Diplômé de l'École du Louvre et natif du Havre, Grégoire Hallé est à 31 ans le nouveau conservateur du musée des Beaux-Arts de Chartres, qui s'apprête à prendre une tout autre dimension.
Votre Ville : Comment avez-vous choisi d'étudier l'histoire de l'art ?
Grégoire Hallé : Un peu par hasard. J'étais en prépa Lettres et j'adorais le grec et le latin. Quand l'un de mes amis m'a dit qu'il allait tenter le concours de l'École du Louvre, où l'on peut aussi étudier l'histoire des civilisations, je me suis dit : « Pourquoi pas moi ? ».
Mais rien ne m'y prédestinait. Lors des sorties de groupes dans les musées avec le collège ou le lycée, je restais toujours en arrière. Je n'étais pas plus emballé que ça.
Votre Ville : C'est donc à l'École du Louvre qu'est venue la révélation ?
Grégoire Hallé : Je ne me doutais pas que ces études d'histoire de l'art pourraient m'apporter autant au niveau de la connaissance de soi et de celles des autres.
J'avais 19 ans quand je suis arrivé à Paris. Je passais mon temps dans les musées. J'y ai découvert plein de choses. Un musée, c'est une confrontation de points de vue. À travers le débat, on fait l'apprentissage de l'autre et du monde qui nous entoure.
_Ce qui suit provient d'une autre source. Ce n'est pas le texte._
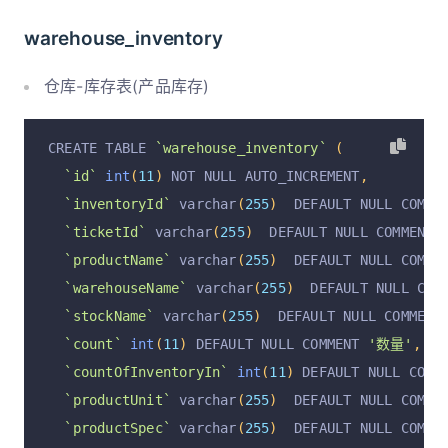
`assetTransport`
 varchar
(
255
)
  DEFAULT NULL CO
warehouse_inventory
`manufacturerName`
 varchar
(
255
)
  DEFAULT NULL 
`manufacturerProductRCNum`
 varchar
(
255
)
  DEFAU
仓库-库存表(产品库存)
`operationType`
 varchar
(
255
)
  DEFAULT NULL COM
`operationTypeOrderId`
 varchar
(
255
)
  DEFAULT N
CREATE TABLE 
`warehouse_inventory`
(
`operation`
 varchar
(
255
)
  DEFAULT 
'insert'
 COM
`id`
int
(
11
)
 NOT NULL AUTO_INCREMENT
,
`operationByUserId`
 varchar
(
255
)
  DEFAULT NULL
`inventoryId`
 varchar
(
255
)
  DEFAULT NULL COMME
`operationByUser`
 varchar
(
255
)
  DEFAULT NULL C
`ticketId`
 varchar
(
255
)
  DEFAULT NULL COMMENT 
`operationAt`
 varchar
(
255
)
  DEFAULT NULL COMME
`productName`
 varchar
(
255
)
  DEFAULT NULL COMME
  PRIMARY KEY 
(
`id`
)
 USING BTREE
`warehouseName`
 varchar
(
255
)
  DEFAULT NULL COM
)
 ENGINE 
=
InnoDB
 DEFAULT CHARSET 
=
 utf8mb4 COLL
`stockName`
 varchar
(
255
)
  DEFAULT NULL COMMENT
`count`
int
(
11
)
 DEFAULT NULL COMMENT 
'数量'
,
`countOfInventoryIn`
int
(
11
)
 DEFAULT NULL COMM
`productUnit`
 varchar
(
255
)
  DEFAULT NULL COMME
`productSpec`
 varchar
(
255
)
  DEFAULT NULL COMME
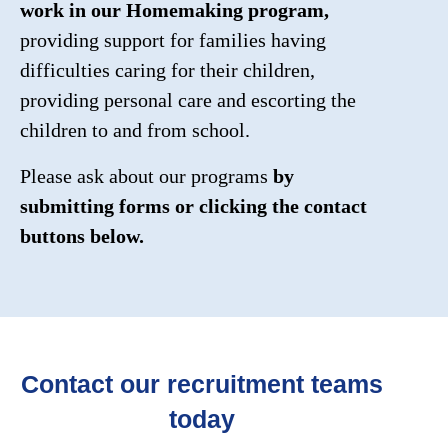
work in our Homemaking program,
providing support for families having
difficulties caring for their children,
providing personal care and escorting the
children to and from school.
Please ask about our programs
by
submitting forms or clicking the contact
buttons below.
Contact our recruitment teams
today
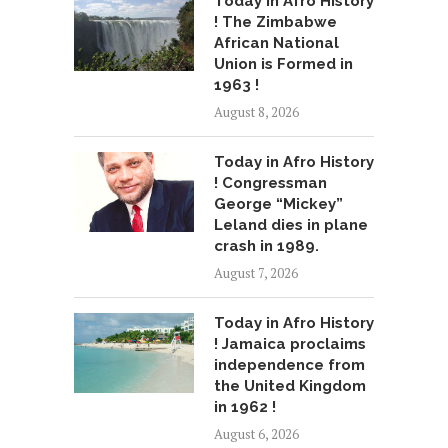
Today in Afro History
! The Zimbabwe
African National
Union is Formed in
1963 !
August 8, 2026
Today in Afro History
! Congressman
George “Mickey”
Leland dies in plane
crash in 1989.
August 7, 2026
Today in Afro History
! Jamaica proclaims
independence from
the United Kingdom
in 1962 !
August 6, 2026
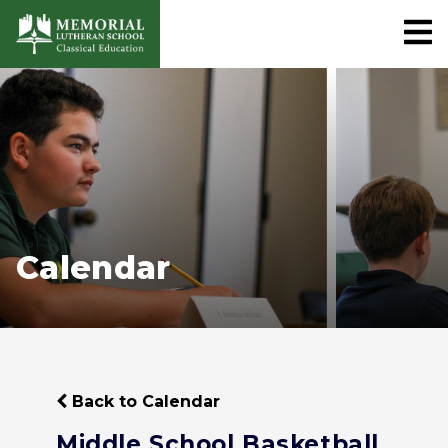
Calendar
Back to Calendar
Middle School Basketball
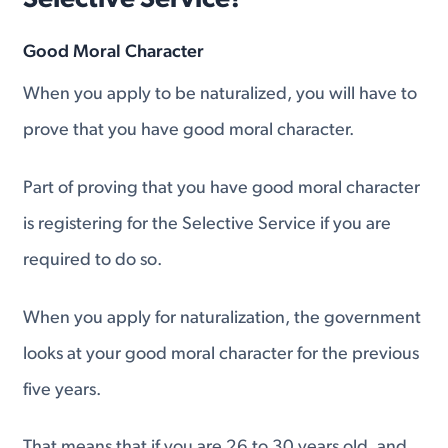
Selective Service?
Good Moral Character
When you apply to be naturalized, you will have to
prove that you have good moral character.
Part of proving that you have good moral character
is registering for the Selective Service if you are
required to do so.
When you apply for naturalization, the government
looks at your good moral character for the previous
five years.
That means that if you are 26 to 30 years old, and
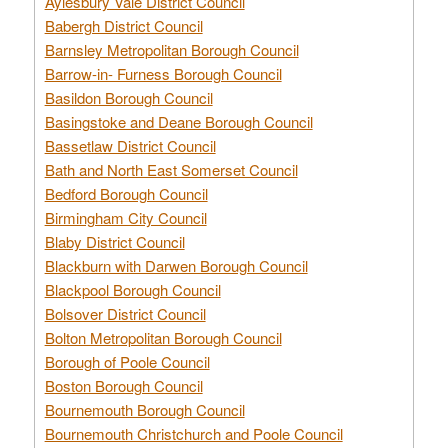
Aylesbury Vale District Council
Babergh District Council
Barnsley Metropolitan Borough Council
Barrow-in- Furness Borough Council
Basildon Borough Council
Basingstoke and Deane Borough Council
Bassetlaw District Council
Bath and North East Somerset Council
Bedford Borough Council
Birmingham City Council
Blaby District Council
Blackburn with Darwen Borough Council
Blackpool Borough Council
Bolsover District Council
Bolton Metropolitan Borough Council
Borough of Poole Council
Boston Borough Council
Bournemouth Borough Council
Bournemouth Christchurch and Poole Council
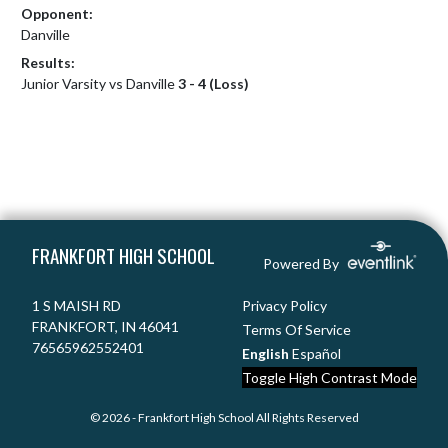
Opponent:
Danville
Results:
Junior Varsity vs Danville
3 - 4 (Loss)
Skip Footer
FRANKFORT HIGH SCHOOL
Powered By
1 S MAISH RD
Privacy Policy
FRANKFORT, IN 46041
Terms Of Service
76565962552401
English
Español
Toggle High Contrast Mode
© 2026 - Frankfort High School All Rights Reserved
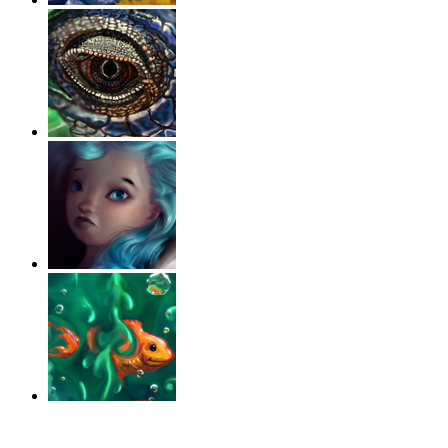
‹
›
g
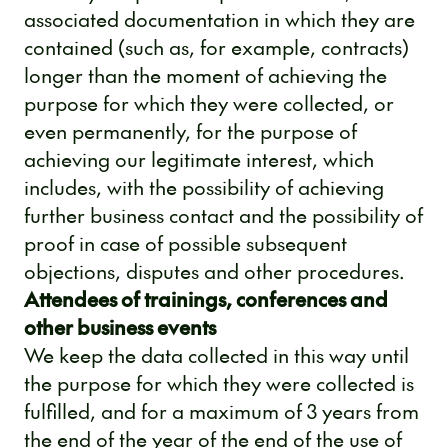
associated documentation in which they are
contained (such as, for example, contracts)
longer than the moment of achieving the
purpose for which they were collected, or
even permanently, for the purpose of
achieving our legitimate interest, which
includes, with the possibility of achieving
further business contact and the possibility of
proof in case of possible subsequent
objections, disputes and other procedures.
Attendees of trainings, conferences and
other business events
We keep the data collected in this way until
the purpose for which they were collected is
fulfilled, and for a maximum of 3 years from
the end of the year of the end of the use of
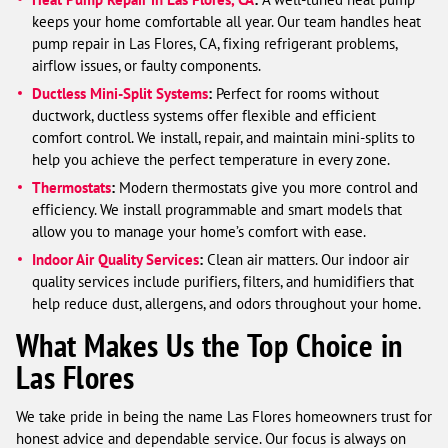
keeps your home comfortable all year. Our team handles heat
pump repair in Las Flores, CA, fixing refrigerant problems,
airflow issues, or faulty components.
Ductless Mini-Split Systems
:
Perfect for rooms without
ductwork, ductless systems offer flexible and efficient
comfort control. We install, repair, and maintain mini-splits to
help you achieve the perfect temperature in every zone.
Thermostats
:
Modern thermostats give you more control and
efficiency. We install programmable and smart models that
allow you to manage your home’s comfort with ease.
Indoor Air Quality Services
:
Clean air matters. Our indoor air
quality services include purifiers, filters, and humidifiers that
help reduce dust, allergens, and odors throughout your home.
What Makes Us the Top Choice in
Las Flores
We take pride in being the name Las Flores homeowners trust for
honest advice and dependable service. Our focus is always on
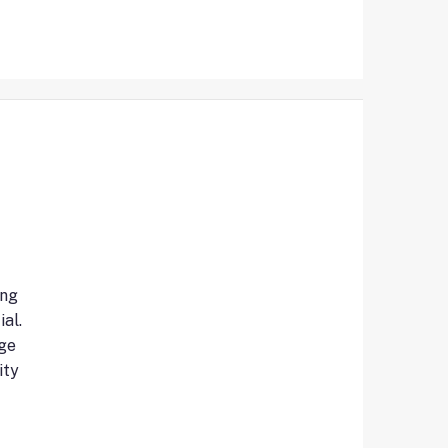
ing
al.
ge
ity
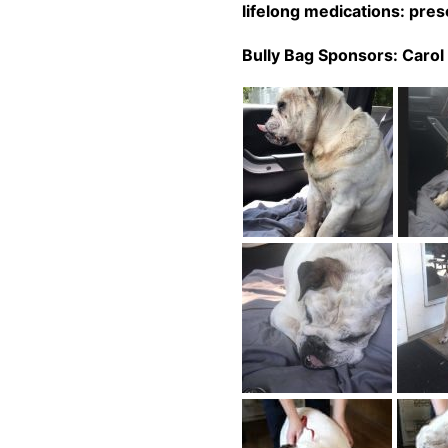
lifelong
medications: presc
Bully Bag Sponsors:
Carol 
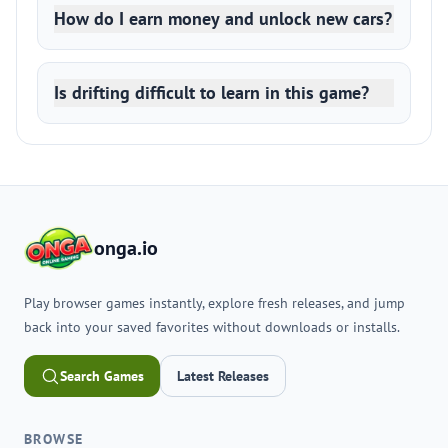
How do I earn money and unlock new cars?
Is drifting difficult to learn in this game?
onga.io
Play browser games instantly, explore fresh releases, and jump
back into your saved favorites without downloads or installs.
Search Games
Latest Releases
BROWSE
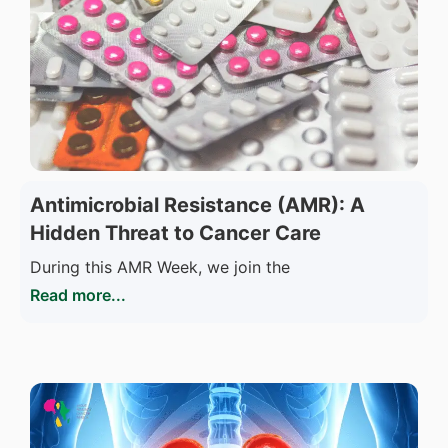
Antimicrobial Resistance (AMR): A
Hidden Threat to Cancer Care
During this AMR Week, we join the
Read more...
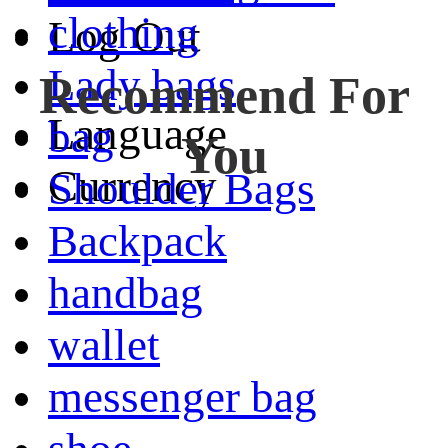
clothing
Log Out
Lady bags
Recommend For
Language
bag
You
Currency
Shoulder Bags
Backpack
handbag
wallet
messenger bag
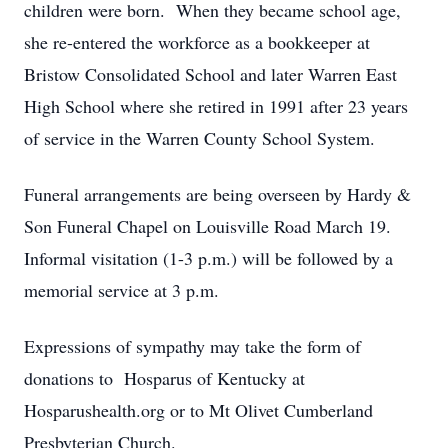
children were born. When they became school age,
she re-entered the workforce as a bookkeeper at
Bristow Consolidated School and later Warren East
High School where she retired in 1991 after 23 years
of service in the Warren County School System.
Funeral arrangements are being overseen by Hardy &
Son Funeral Chapel on Louisville Road March 19.
Informal visitation (1-3 p.m.) will be followed by a
memorial service at 3 p.m.
Expressions of sympathy may take the form of
donations to Hosparus of Kentucky at
Hosparushealth.org or to Mt Olivet Cumberland
Presbyterian Church.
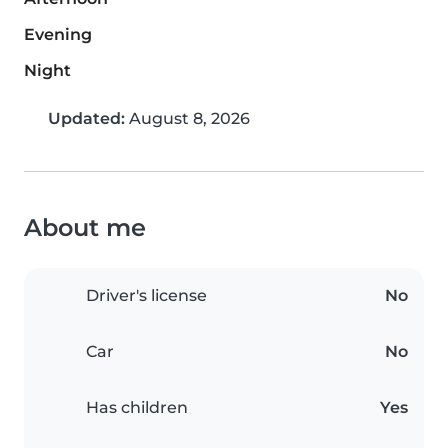
Evening
Night
Updated:
August 8, 2026
About me
Driver's license
No
Car
No
Has children
Yes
Ça permet d'avoir des positions moins contrastées et ça apporte aussi une certaine forme de tolérance.
Mais toutes les conversations se concluent toujours par un « j'aime ou je n'aime pas ». L'art, c'est une affaire de sensibilité, d'émotion, et de plaisir surtout.
Votre Ville : Quelles questions doit-on se poser avant d'attaquer la restructuration d'un tel musée ?
Grégoire Hallé : Quelle est l'ambition ? Que veut-on dire au visiteur et que souhaite-t-on qu'il retienne à la sortie ? On doit aussi rendre les habitants fiers de leur musée, les faire rêver, créer une attente.
Votre Ville : Quelles sont les grandes lignes de votre réflexion ?
Grégoire Hallé : Parce qu'il est difficile de travailler en imaginant ce que sera la circulation dans le musée après les travaux d'agrandissement, il faut réussir à s'extraire du lieu pour penser la muséographie, même si le choix et l'emplacement de certaines œuvres sont conditionnés par le bâtiment.
Dans ce palais épiscopal du XVIIIe siècle, le public s'attend à trouver un parcours assez classique de peintures et de sculptures. Une sorte de colonne vertébrale sur laquelle peuvent venir se greffer d'autres parcours très différenciés. Ne serait-ce que pour occuper l'espace d'exposition, qui sera multiplié par trois, on doit veiller à se diversifier, mais sans se disperser.
À Chartres, la dimension rurale ne doit pas être oubliée. On a en réserve tout un fonds d'objets ethnographiques beaucerons. En mettant par exemple en regard de ces objets des toiles d'Alexandre Ségé ou des statues de faucheurs, on peut constituer un parcours à la fois très qualitatif et très rassembleur.
Avec mon équipe, nous allons écrire le scénario que le ou la muséographe sera chargé(e) de mettre en espace.
Votre Ville : Quels sont vos autres atouts ?
Grégoire Hallé :Chartres, c'est une petite ville à la force de frappe patrimoniale considérable.
Le musée des Beaux-Arts est un lieu idyllique et idéalement placé, au pied de ce sémaphore qu'est la cathédrale, qui draine un million de visiteurs par an, à 10 minutes à pied de la gare, elle-même à une heure de train de Paris.
Avec 40 000 habitants dans la ville et 140 000 dans l'agglomération, nous avons suffisamment de public et de scolaires pour maintenir une bonne fréquentation toute l'année. Et la marge de progression est gigantesque. Ça dépendra évidemment de ce qu'on présentera. Ce qui ne nous inquiète pas vu la grande qualité des collections.
Votre Ville : Avez-vous hésité à vous porter candidat au poste de conservateur ?
Grégoire Hallé :Pas une seconde. Ça va être dur mais à l'arrivée on aura quelque chose de superbe.